_TASK DESCRIPTION_
Search the data for the string "Мощность" and extract every line where it appears.
DATA TO USE Block Start
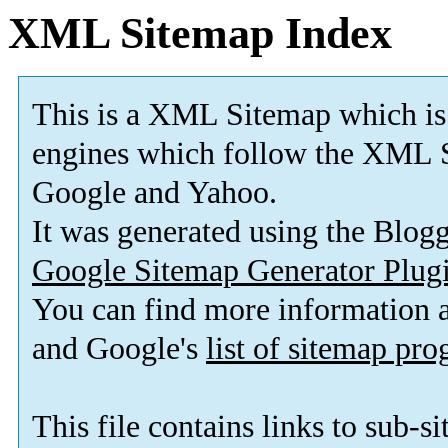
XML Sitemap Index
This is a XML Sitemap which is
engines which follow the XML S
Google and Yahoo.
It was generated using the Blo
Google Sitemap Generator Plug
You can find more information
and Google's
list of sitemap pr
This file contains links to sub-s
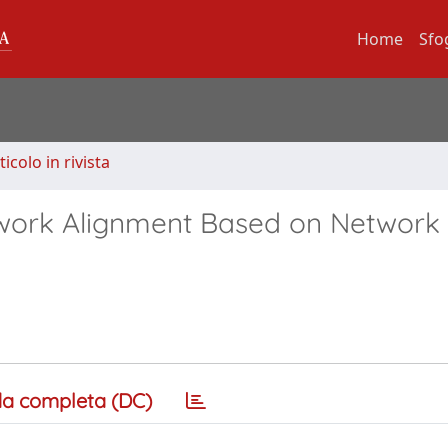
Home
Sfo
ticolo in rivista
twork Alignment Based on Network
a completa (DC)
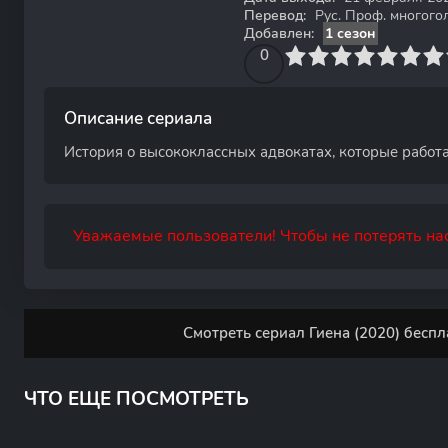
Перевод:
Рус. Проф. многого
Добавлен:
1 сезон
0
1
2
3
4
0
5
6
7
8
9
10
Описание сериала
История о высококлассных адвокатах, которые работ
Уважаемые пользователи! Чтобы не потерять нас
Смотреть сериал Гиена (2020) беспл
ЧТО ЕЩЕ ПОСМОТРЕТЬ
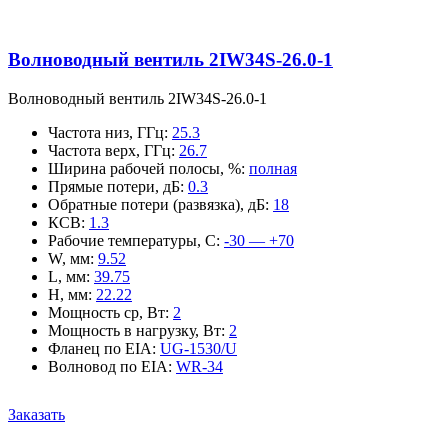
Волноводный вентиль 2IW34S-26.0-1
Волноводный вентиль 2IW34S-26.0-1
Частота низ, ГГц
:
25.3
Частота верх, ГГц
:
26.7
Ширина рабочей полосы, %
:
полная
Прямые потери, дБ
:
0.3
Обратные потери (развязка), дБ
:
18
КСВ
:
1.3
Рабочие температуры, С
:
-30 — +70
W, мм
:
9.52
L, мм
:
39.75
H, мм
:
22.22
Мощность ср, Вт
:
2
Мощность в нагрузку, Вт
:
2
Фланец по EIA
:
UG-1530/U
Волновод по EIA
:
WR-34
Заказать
DATA TO USE Block End
DATA TO USE Block Start
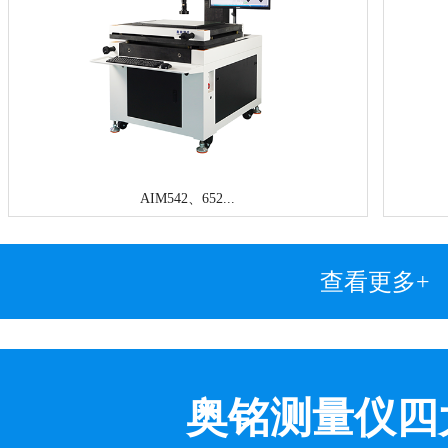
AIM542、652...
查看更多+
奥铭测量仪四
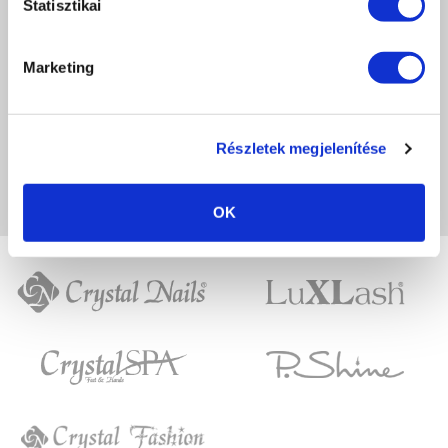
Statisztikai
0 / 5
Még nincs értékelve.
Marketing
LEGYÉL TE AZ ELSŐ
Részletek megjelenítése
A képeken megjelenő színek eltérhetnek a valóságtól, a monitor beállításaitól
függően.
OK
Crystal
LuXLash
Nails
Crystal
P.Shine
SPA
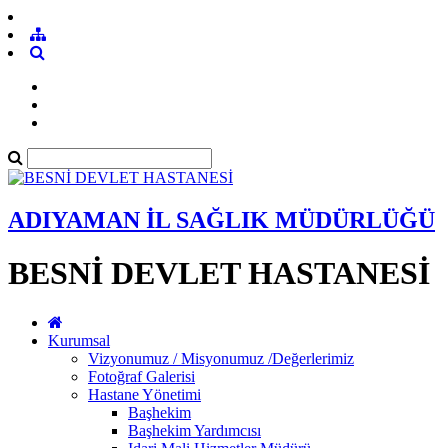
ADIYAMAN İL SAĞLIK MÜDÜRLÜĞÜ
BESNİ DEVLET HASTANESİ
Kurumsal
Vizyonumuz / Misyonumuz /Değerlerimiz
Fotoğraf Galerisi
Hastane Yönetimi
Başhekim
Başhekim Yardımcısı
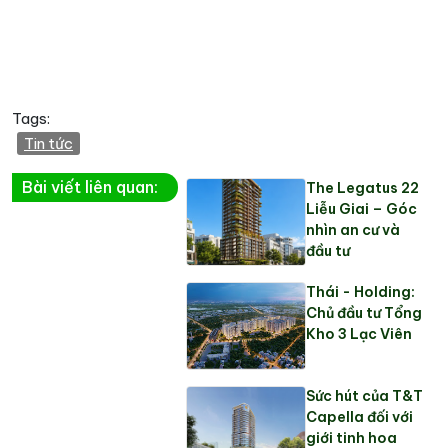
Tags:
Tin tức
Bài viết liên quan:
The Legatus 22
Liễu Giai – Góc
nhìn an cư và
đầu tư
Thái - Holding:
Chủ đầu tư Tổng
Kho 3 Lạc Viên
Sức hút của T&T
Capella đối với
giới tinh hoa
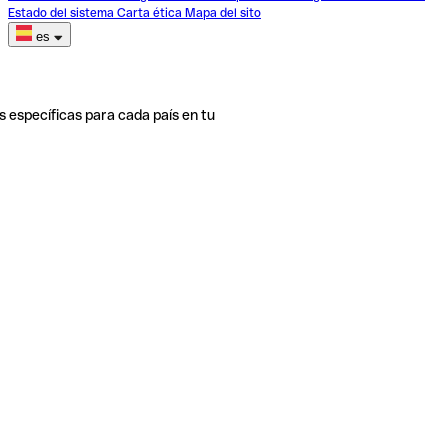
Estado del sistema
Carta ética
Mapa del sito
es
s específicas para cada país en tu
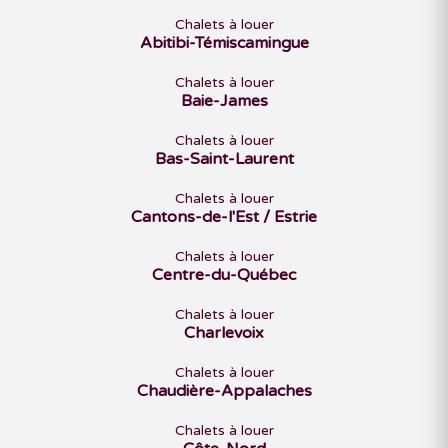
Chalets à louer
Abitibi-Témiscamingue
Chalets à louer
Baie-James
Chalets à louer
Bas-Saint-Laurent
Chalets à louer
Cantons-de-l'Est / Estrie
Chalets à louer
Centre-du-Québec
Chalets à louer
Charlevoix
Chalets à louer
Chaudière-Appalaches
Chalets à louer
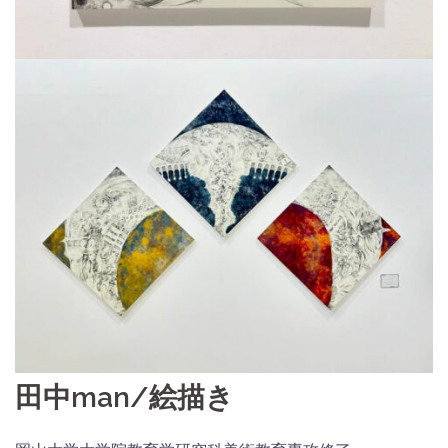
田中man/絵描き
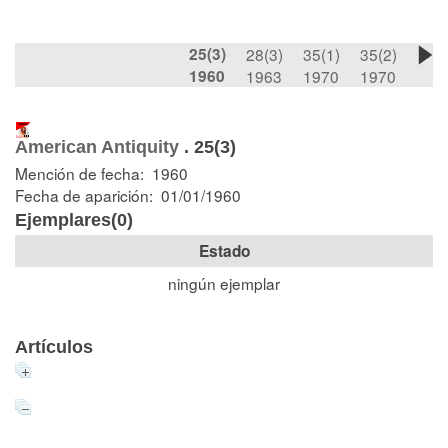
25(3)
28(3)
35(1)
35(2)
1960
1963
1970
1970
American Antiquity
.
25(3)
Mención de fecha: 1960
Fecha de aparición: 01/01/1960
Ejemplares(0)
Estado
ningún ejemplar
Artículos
DATA TO USE Block End
_TASK SOLUTION_
Мощность ср, Вт
Мощность в нагрузку, Вт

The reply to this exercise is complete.